An important push factor for Russia’s imperial expansion was Russia’s economic system. It was based on agriculture in feudal properties, and the labor force consisted
largely of serfs. This agriculture was not capital-intensive, as was mostly the case
in Western Europe, but coercion-intensive.[20] This meant that it was neither innovative nor efficient and rendered only marginal
profits to the landlords who disposed of two methods only to raise their profits:
increasing the exploitation of the serfs or adding new land. Because the exploitation
of the serfs could not be increased beyond certain physical limits, this led to a
continuous search for new land and territorial expansion. This tendency was reinforced
by the fact that “the Russian state took shape in a capital-poor environment.”[21] The state simply did not have enough money to pay or reward faithful servants of
the state and successful military commanders. “[T]he logic of warmaking and statemaking
in a region of little capital led rulers to buy officeholders with expropriated land,”[22] and with newly acquired land. The two above-mentioned factors led to Russia developing
a tradition of territorial expansion from an early stage. Territorial expansion became,
as it were, the normal “way of life” of the Russian state. It was like an organism
that grows and grows and continues to grow until it has reached its full size, preordained
by its biological nature. But unlike an organism, Russia did not have a genetically preordained “normal size.” It could go on and on, growing beyond
any limit. And in a certain sense that was what happened.
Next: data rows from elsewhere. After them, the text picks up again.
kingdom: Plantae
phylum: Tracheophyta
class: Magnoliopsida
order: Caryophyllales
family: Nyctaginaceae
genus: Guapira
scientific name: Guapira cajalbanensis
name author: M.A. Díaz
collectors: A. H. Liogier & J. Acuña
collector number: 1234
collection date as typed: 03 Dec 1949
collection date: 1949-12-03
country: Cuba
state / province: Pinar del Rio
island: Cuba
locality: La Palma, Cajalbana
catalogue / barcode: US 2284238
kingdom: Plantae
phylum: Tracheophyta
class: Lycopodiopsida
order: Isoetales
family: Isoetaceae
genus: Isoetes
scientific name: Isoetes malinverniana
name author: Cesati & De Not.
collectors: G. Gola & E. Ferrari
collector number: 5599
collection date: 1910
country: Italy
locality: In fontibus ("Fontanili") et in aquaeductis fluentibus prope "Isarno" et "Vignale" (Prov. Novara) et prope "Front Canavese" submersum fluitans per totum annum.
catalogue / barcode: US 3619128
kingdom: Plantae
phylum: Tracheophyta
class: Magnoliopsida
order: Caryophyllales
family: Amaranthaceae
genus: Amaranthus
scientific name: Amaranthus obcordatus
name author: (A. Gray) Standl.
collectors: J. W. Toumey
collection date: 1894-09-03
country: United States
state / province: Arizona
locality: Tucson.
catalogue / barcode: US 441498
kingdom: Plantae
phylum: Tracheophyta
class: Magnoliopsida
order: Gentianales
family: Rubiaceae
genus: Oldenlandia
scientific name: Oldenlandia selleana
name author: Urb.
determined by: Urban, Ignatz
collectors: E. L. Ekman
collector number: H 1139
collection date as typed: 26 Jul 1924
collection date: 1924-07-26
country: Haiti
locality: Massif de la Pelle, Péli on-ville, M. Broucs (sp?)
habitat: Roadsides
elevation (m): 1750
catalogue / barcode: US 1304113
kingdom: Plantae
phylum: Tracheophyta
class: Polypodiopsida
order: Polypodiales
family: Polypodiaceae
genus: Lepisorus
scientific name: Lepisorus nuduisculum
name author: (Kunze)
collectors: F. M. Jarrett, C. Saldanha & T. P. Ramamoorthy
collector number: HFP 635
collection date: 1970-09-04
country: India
According to Colin Gray,
territorial expansion was “the Russian way,” just as it has been “the Soviet way.”
It is estimated, for example, that between the middle of the 16th century and the
end of the 17th, Russia conquered territory the size of the modern Netherlands every year for 150 years running. Furthermore, unlike the case of most other imperial powers conquest by Russia
became a permanent and nonnegotiable political fact (save under conditions of extreme
duress, as with the Treaty of Brest-Litovsk in March 1918).[23]
Traditions can be upheld and followed with more or less constancy and enthusiasm.
A country can become an imperial power by making this an explicit choice or in a more
or less accidental way. The British Empire, according to the nineteenth century British
historian Sir John Seeley, was acquired “in a fit of absence of mind.” There existed
no previous, elaborated British plan to build an empire. Edward Dicey, a British journalist and writer, wrote in 1877:
We have never been a conquering nation. Since the days when the Plantagenets essayed
the conquest of France we have never deliberately undertaken the conquest of any foreign
country; we have never made war with the set purpose of annexing any given territory.
We have had no monarchs whose aim and ambition it has been to add fresh possessions
to the crown, in order simply and solely to extend the area of their dominions.[24]